A stupidly easy answer that never even occurred to me. Of course Kaycee wouldn’t have wanted her dad to have any way of tracking her—he was half the reason she was running in the first place.
Easy arithmetic. So why do I feel that she’s the one lying?
“So you had questions for me?” Kaycee asks.
“I just wanted to understand why,” I say. “Why you lied about being sick. Why you ran off without a word.”
Kaycee sighs. Behind her, a man’s voice is barely audible. I imagine her tilting her head away from the phone, to listen for a husband or boyfriend calling her inside.
Or, maybe, to listen for instructions.
The idea comes to me suddenly, impossible to dislodge.
“Look.” Kaycee presses her mouth up close to the receiver. “I don’t remember why I did any of it, okay? That’s the truth. It was a long time ago. I was screwed up. I wanted attention.
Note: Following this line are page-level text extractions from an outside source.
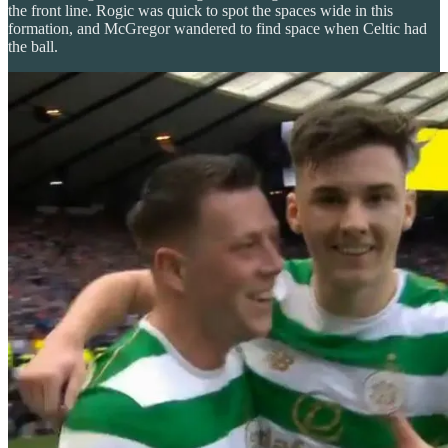
the front line. Rogic was quick to spot the spaces wide in this
formation, and McGregor wandered to find space when Celtic had
the ball.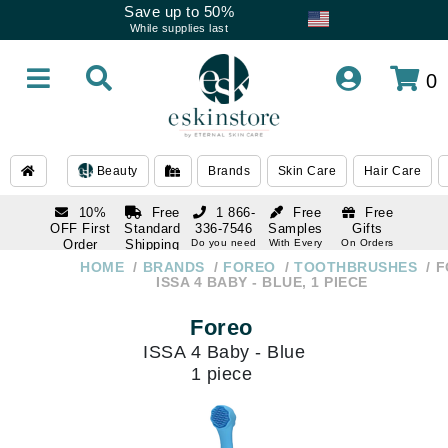
Save up to 50%
While supplies last
0
Beauty
Brands
Skin Care
Hair Care
10%
Free
1 866-
Free
Free
OFF First
Standard
336-7546
Samples
Gifts
Order
Shipping
Do you need
With Every
On Orders
help
Order
Over $120
with email
On Orders
HOME
BRANDS
FOREO
TOOTHBRUSHES
F
1 866-
subscription
Over $250
ISSA 4 BABY - BLUE, 1 PIECE
336-7546
Do you need
Foreo
help
ISSA 4 Baby - Blue
1 piece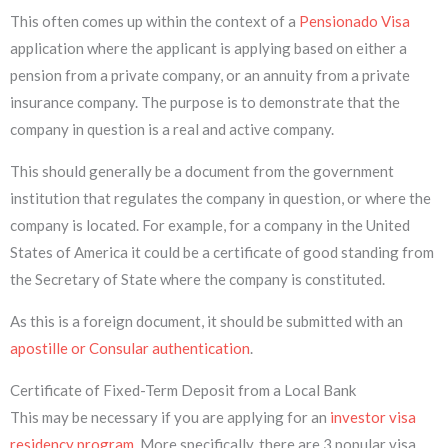
This often comes up within the context of a
Pensionado Visa
application where the applicant is applying based on either a
pension from a private company, or an annuity from a private
insurance company. The purpose is to demonstrate that the
company in question is a real and active company.
This should generally be a document from the government
institution that regulates the company in question, or where the
company is located. For example, for a company in the United
States of America it could be a certificate of good standing from
the Secretary of State where the company is constituted.
As this is a foreign document, it should be submitted with an
apostille or Consular authentication
.
Certificate of Fixed-Term Deposit from a Local Bank
This may be necessary if you are applying for an
investor visa
residency program
. More specifically, there are 3 popular visa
Maybe I thought there was money in it.”
She might as well be reading from a book: All the Reasons Kaycee Mitchell Might Have Run Away.
“I’m sorry,” she says, a little quieter, and the whole world goes white for a moment. “I’m sorry for everyone I hurt and all the people who wasted their time looking for me. I’m sorry for you, Abby.”
“Don’t be.” Alarms are blaring in my head.
Kaycee Mitchell is sorry.
But Kaycee Mitchell is never sorry. I never once heard her say the word.
She missed recess for a whole week rather than apologize to Matt Granger for stealing his crayons. She couldn’t apologize. She didn’t have it in her.
Kaycee Mitchell is immune to guilt.
Whoever’s on the other end of the line, it isn’t Kaycee Mitchell.
“Well, look, you know where to find me,” she says.
“Just one more thing.” My heart is beating so heavy and huge I can barely breathe around it. “It’s stupid, I know. But I’ve always been curious.” One, two, three heartbeats. Sun streaks through the windshield and across my lap. I remember the warmth of Chestnut curled beside me on the front porch. “What really happened to Chestnut?”
There’s a long moment of silence.
Then Kaycee again—or whoever is pretending to be Kaycee—this time sounding uneasy. “It was a long time ago…”
“Does that mean you don’t remember?” Beyond the windshield, the world goes on.
She gives a staccato laugh. “Remind me.”
“My dog,” I say shortly. “The one you killed.”
There’s another short silence. “I have to go,” Kaycee says abruptly. “Sorry I couldn’t be more helpful,” she says. There’s that word again, sorry.
“Don’t worry,” I tell her. “You did enough.”
—
Someone is going to an awful lot of trouble to prove that Kaycee’s alive.